*What you will do:*
Copy out every line of the records below word for word, leaving out the pictures.

Collected data entries
▼▼▼
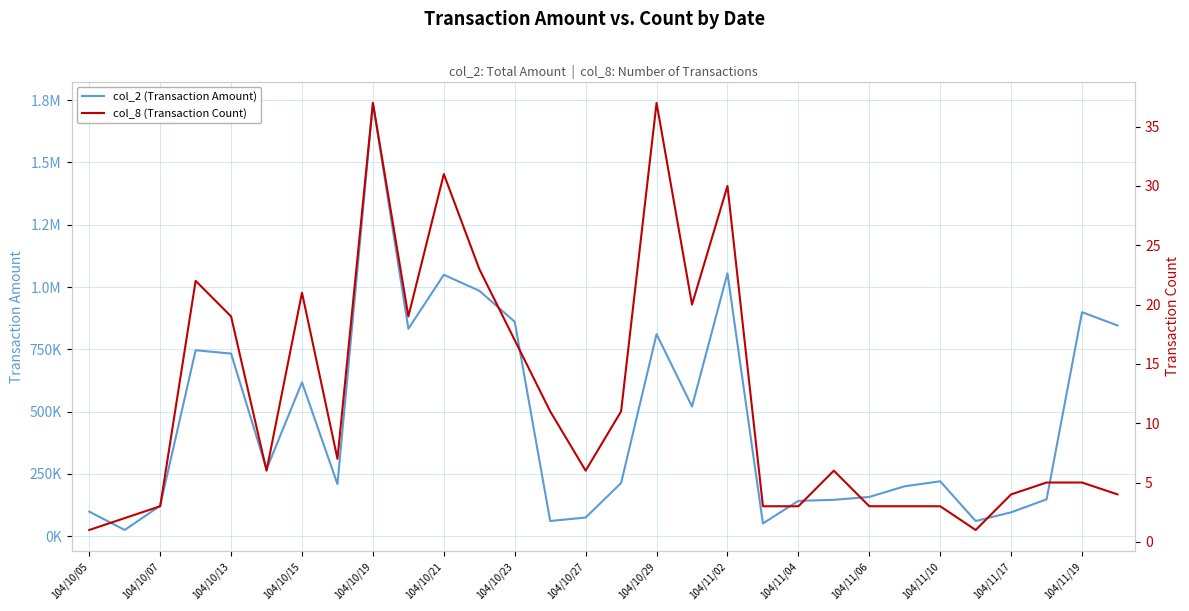

Reading right to left, transcribe all the data shown in this chart.

col_2 (Transaction Amount): 845800	899000	148180	96160	61250	220500	200600	157840	146300	142000	51680	1054860	520560	810880	213660	75200	61320	860700	984960	1049010	832580	1738520	209360	617420	268800	732920	746270	122450	25300	99000
col_8 (Transaction Count): 4	5	5	4	1	3	3	3	6	3	3	30	20	37	11	6	11	17	23	31	19	37	7	21	6	19	22	3	2	1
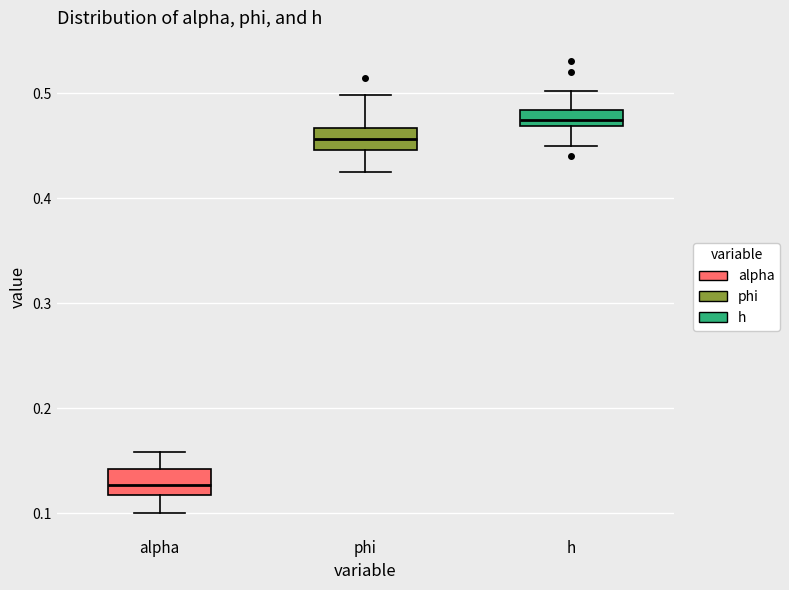

Which box has the highest median line?

h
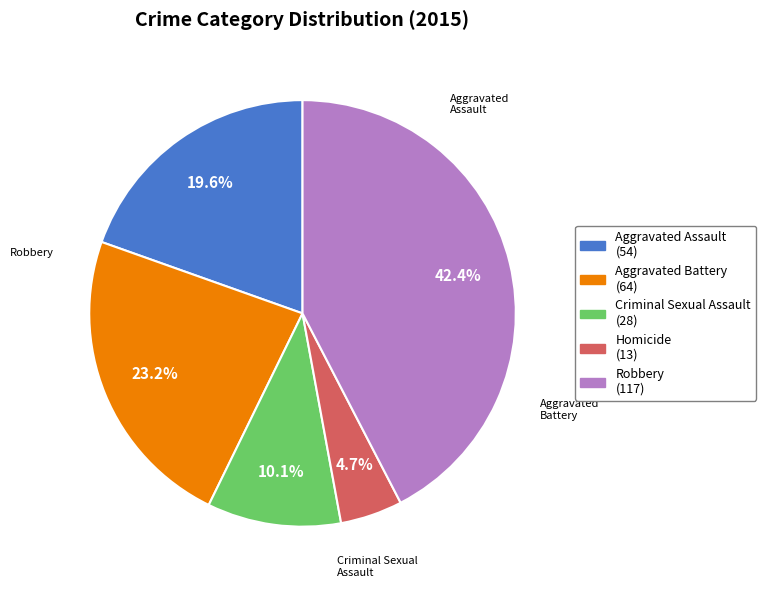

What percentage is the Robbery slice, to the nearest percent?

42%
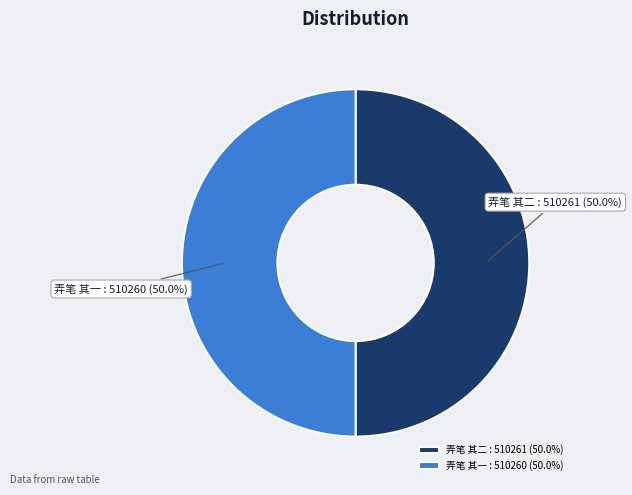

To the nearest percent, what portion does 弄笔 其一 represent?

50%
▲▲▲
*Solved exercise:*
Reading right to left, transcribe all the data shown in this chart.

col_2 (Transaction Amount): 845800	899000	148180	96160	61250	220500	200600	157840	146300	142000	51680	1054860	520560	810880	213660	75200	61320	860700	984960	1049010	832580	1738520	209360	617420	268800	732920	746270	122450	25300	99000
col_8 (Transaction Count): 4	5	5	4	1	3	3	3	6	3	3	30	20	37	11	6	11	17	23	31	19	37	7	21	6	19	22	3	2	1

Which box has the highest median line?

h

What percentage is the Robbery slice, to the nearest percent?

42%

To the nearest percent, what portion does 弄笔 其一 represent?

50%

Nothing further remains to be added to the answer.